#### Available data
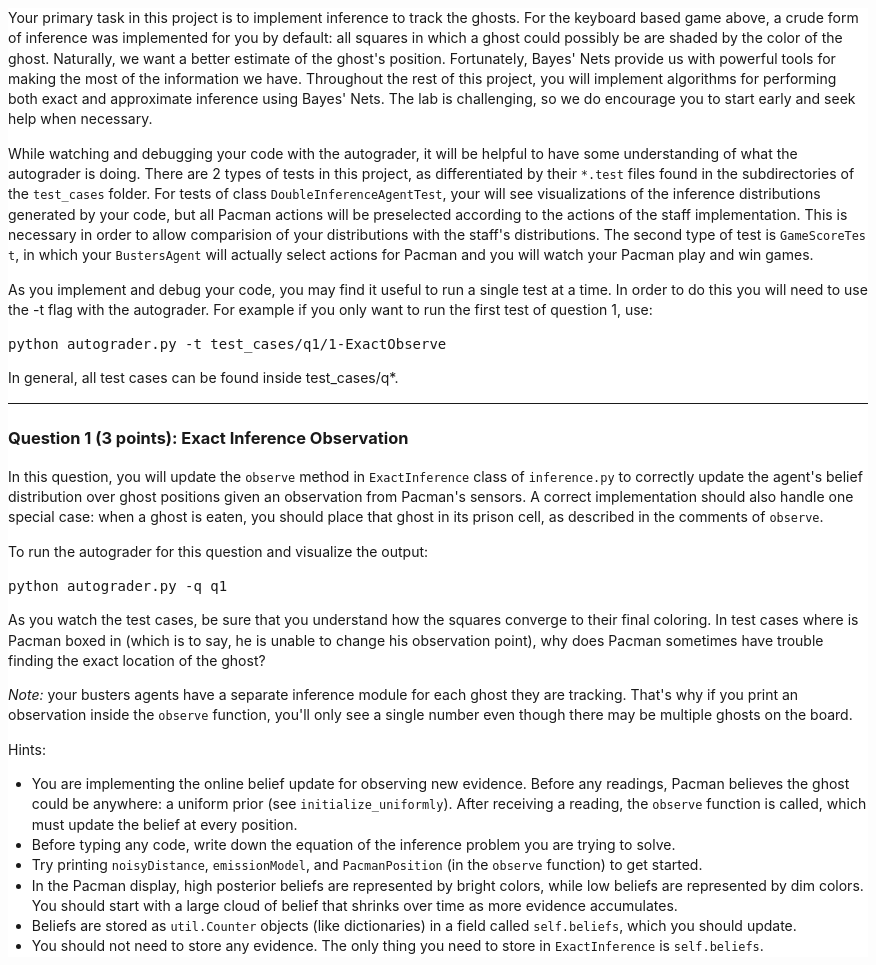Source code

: Your primary task in this project is to implement inference to track the ghosts. For the keyboard based game above, a crude form of inference was implemented for you by default: all squares in which a ghost could possibly be are shaded by the color of the ghost. Naturally, we want a better estimate of the ghost's position. Fortunately, Bayes' Nets provide us with powerful tools for making the most of the information we have. Throughout the rest of this project, you will implement algorithms for performing both exact and approximate inference using Bayes' Nets. The lab is challenging, so we do encourage you to start early and seek help when necessary.

While watching and debugging your code with the autograder, it will be helpful to have some understanding of what the autograder is doing. There are 2 types of tests in this project, as differentiated by their `*.test` files found in the subdirectories of the `test_cases` folder. For tests of class `DoubleInferenceAgentTest`, your will see visualizations of the inference distributions generated by your code, but all Pacman actions will be preselected according to the actions of the staff implementation. This is necessary in order to allow comparision of your distributions with the staff's distributions. The second type of test is `GameScoreTest`, in which your `BustersAgent` will actually select actions for Pacman and you will watch your Pacman play and win games.

As you implement and debug your code, you may find it useful to run a single test at a time. In order to do this you will need to use the -t flag with the autograder. For example if you only want to run the first test of question 1, use:

<pre>python autograder.py -t test_cases/q1/1-ExactObserve</pre>

In general, all test cases can be found inside test_cases/q*.


* * *


### <a name="Q1"></a>Question 1 (3 points): Exact Inference Observation

In this question, you will update the `observe` method in `ExactInference` class of `inference.py` to correctly update the agent's belief distribution over ghost positions given an observation from Pacman's sensors. A correct implementation should also handle one special case: when a ghost is eaten, you should place that ghost in its prison cell, as described in the comments of `observe`.

To run the autograder for this question and visualize the output:

<pre>python autograder.py -q q1</pre>

As you watch the test cases, be sure that you understand how the squares converge to their final coloring. In test cases where is Pacman boxed in (which is to say, he is unable to change his observation point), why does Pacman sometimes have trouble finding the exact location of the ghost?

_Note:_ your busters agents have a separate inference module for each ghost they are tracking. That's why if you print an observation inside the `observe` function, you'll only see a single number even though there may be multiple ghosts on the board.

Hints:

*   You are implementing the online belief update for observing new evidence. Before any readings, Pacman believes the ghost could be anywhere: a uniform prior (see `initialize_uniformly`). After receiving a reading, the `observe` function is called, which must update the belief at every position.
*   Before typing any code, write down the equation of the inference problem you are trying to solve.
*   Try printing `noisyDistance`, `emissionModel`, and `PacmanPosition` (in the `observe` function) to get started.
*   In the Pacman display, high posterior beliefs are represented by bright colors, while low beliefs are represented by dim colors. You should start with a large cloud of belief that shrinks over time as more evidence accumulates.
*   Beliefs are stored as `util.Counter` objects (like dictionaries) in a field called `self.beliefs`, which you should update.
*   You should not need to store any evidence. The only thing you need to store in `ExactInference` is `self.beliefs`.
########
## [Required work]
Filter the entries and copy each line with "inside".

## [Final answer]
In general, all test cases can be found inside test_cases/q*.
_Note:_ your busters agents have a separate inference module for each ghost they are tracking. That's why if you print an observation inside the `observe` function, you'll only see a single number even though there may be multiple ghosts on the board.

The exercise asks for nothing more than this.